Commit those actions to memory (and don’t forget the horn) and you have passed the driving test in China. Riding in a bus in Beijing I was never so happy to entrust my life to another driver, a stranger to boot, but Mr. Ran could do all those actions and make a U-turn with a tour bus amidst cars, trucks, motorbikes, bicycles, tuk-tuks, pedestrians and other buses.
On the first day our guide, Zjang (John), told us that if we decided to go walking in the city by ourselves we didn’t have to worry about crime. Yes, there might be an occasional pick pocket and the beggars and vendors can be a nuisance but the real danger was in crossing the street. The Chinese only stop if they really, really have to, like in the case of a red light and that isn’t always a certainty.
So if you want to cross the street and have determined there is an opening, you cross, don’t flinch, don’t hesitate, because if you do, the bike, car, motorcycle will just keep going.
Now you’ve stopped, you are backing off a bit , wrong! Problem now is you might be backing up into another vehicle going past behind you. That driver has already calculated that you will not be stopping, least of all backing up and he’s moving through. So just get off the street, stay in the bus!
But back to the traffic. We saw a bus turn left in front of our bus from the right lane; motorcycles and bicycles squeezed in between cars and trucks; and two lanes turn into three as one row straddled the line.
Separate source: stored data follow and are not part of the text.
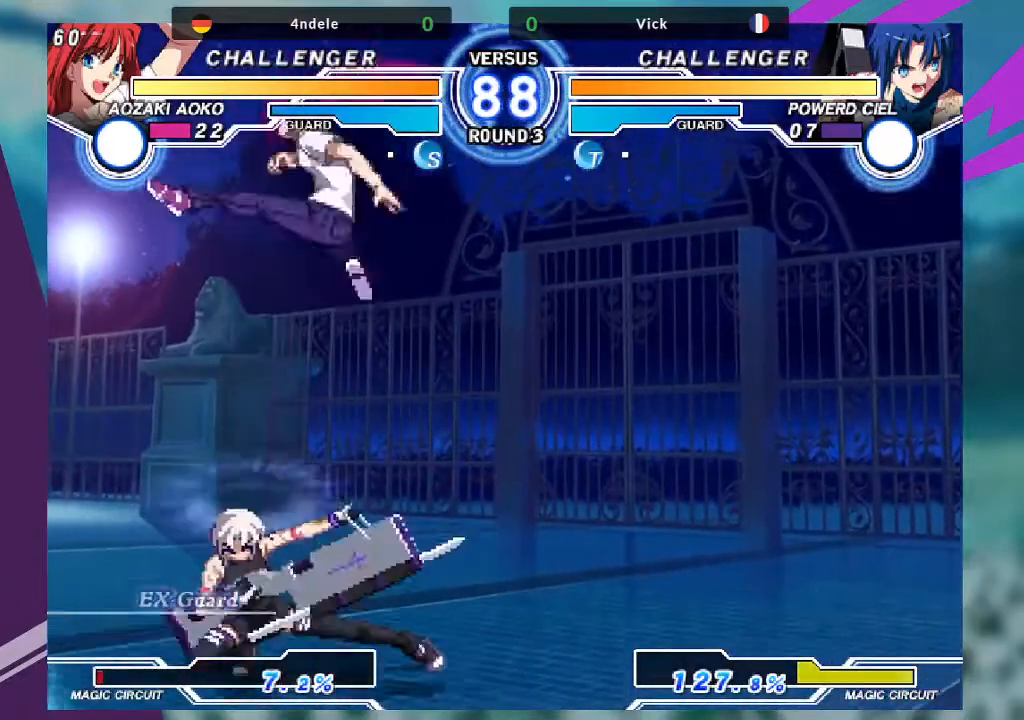
{"buttons": [], "left_stick": "down-left", "events": [[67, "SQUARE", "up"], [267, "left_stick", "left"], [434, "left_stick", "down-left"]]}
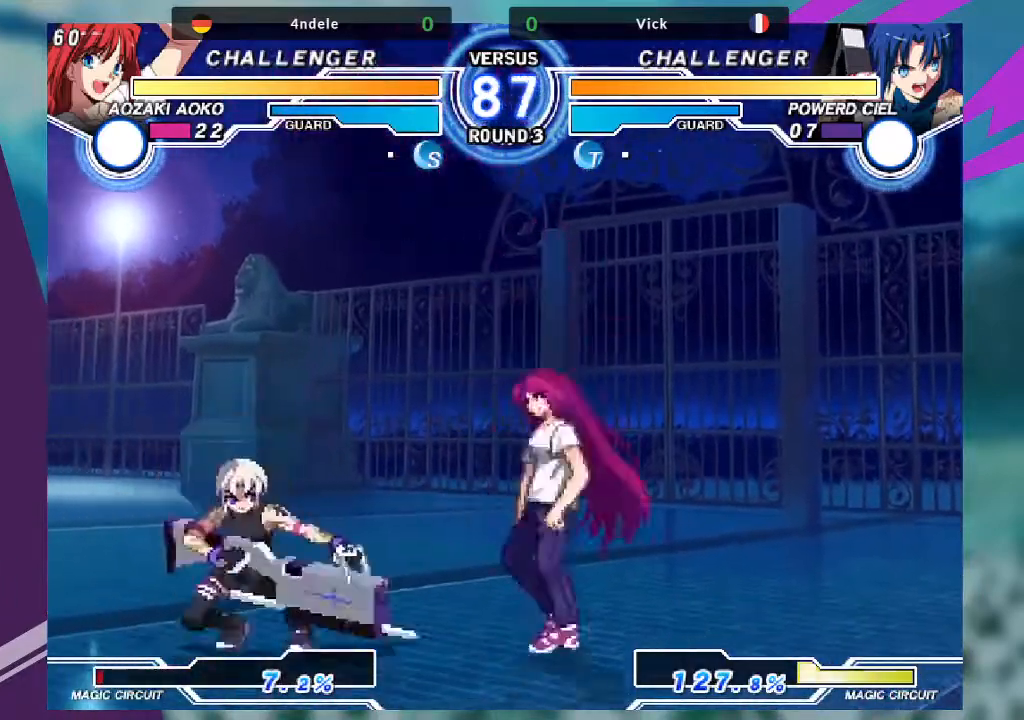
{"buttons": ["SQUARE"], "left_stick": "center", "events": [[100, "R1", "down"], [201, "R1", "up"], [334, "left_stick", "right"], [367, "SQUARE", "down"], [467, "left_stick", "center"]]}
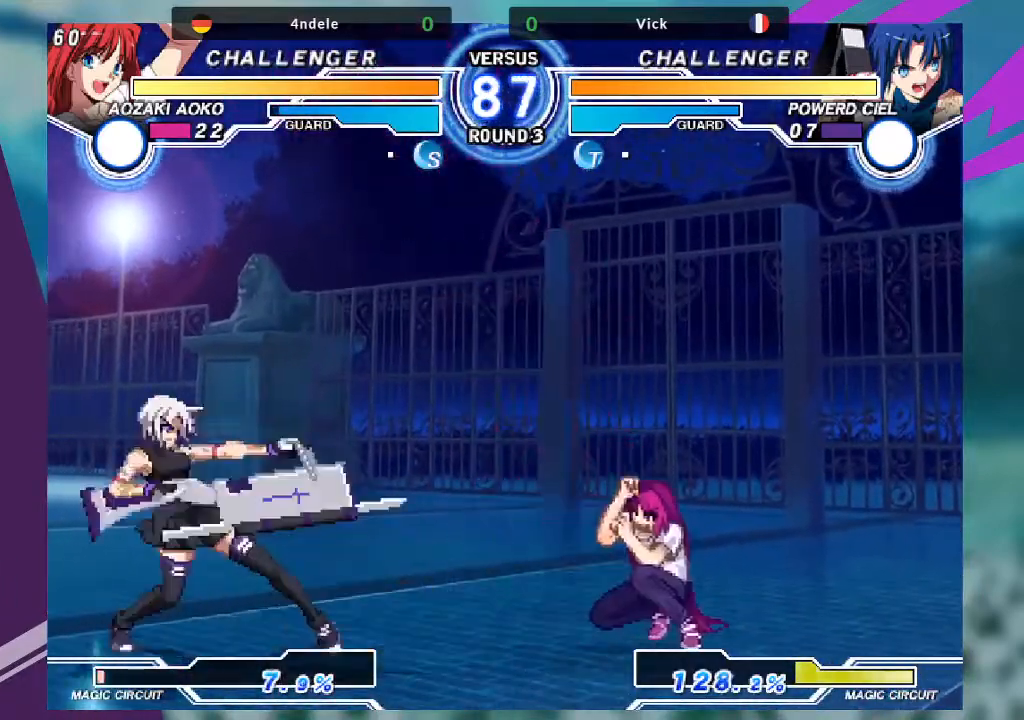
{"buttons": ["SQUARE"], "left_stick": "center", "events": []}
We saw motorbike drivers balance little kids between their knees, tuk-tuks (3 or 4 wheel electric vehicles) balancing 6′ of cardboard or huge bundles of styrofoam or a mountain of cabbages, and bicycles speeding between it all with passengers clinging to the driver. All of these people are competing with tour buses, dump trucks, delivery trucks and cars.
The amazing thing is we never saw an accident and cars were virtually free of scrapes and dents. I have researched this and though we saw no accidents they do happen, usually the bicycle or motorbike losing big to a car or a bus. Shanghai was the only city where we saw anyone wearing a helmet. China has tried to control the traffic (and the emissions) by restricting car purchases. Cars are not cheap but the Chinese have become more affluent so that isn’t a big deterrent. The second obstacle is the license for the car which can run you on average 82,000 Yuan ($13,400) and you only get the opportunity to pay that exorbitant price if you get picked in the monthly lottery held for plates. About 10,000 are auctioned each month. But all those get snapped up and the people drive on. Oh, and if you can’t afford a car, well you can see that doesn’t stop the people from hitting the road with seemingly, everything they own.
In the end it’s an interesting mix of give and take and a certain amount of trust that keeps the traffic moving in Beijing. Our US Congress could learn a lot from the drivers in China.
Yipes. Welcome home….happy you made it through the quagmire safely!
It looks like a madhouse but it works.
I had a new appreciation of the use of bungie cords since traveling in Asia…looks like China may rank right up there with the creative use of them.
The bungie cord concession is big in China. Second only to construction cranes.
Sounds – and looks – like a thrill ride that would outdo anything you’d find at an amusement park.
That’s about right. We actually rode in 6 passenger small electric taxis/shuttles, open on the sides. It was a wild ride.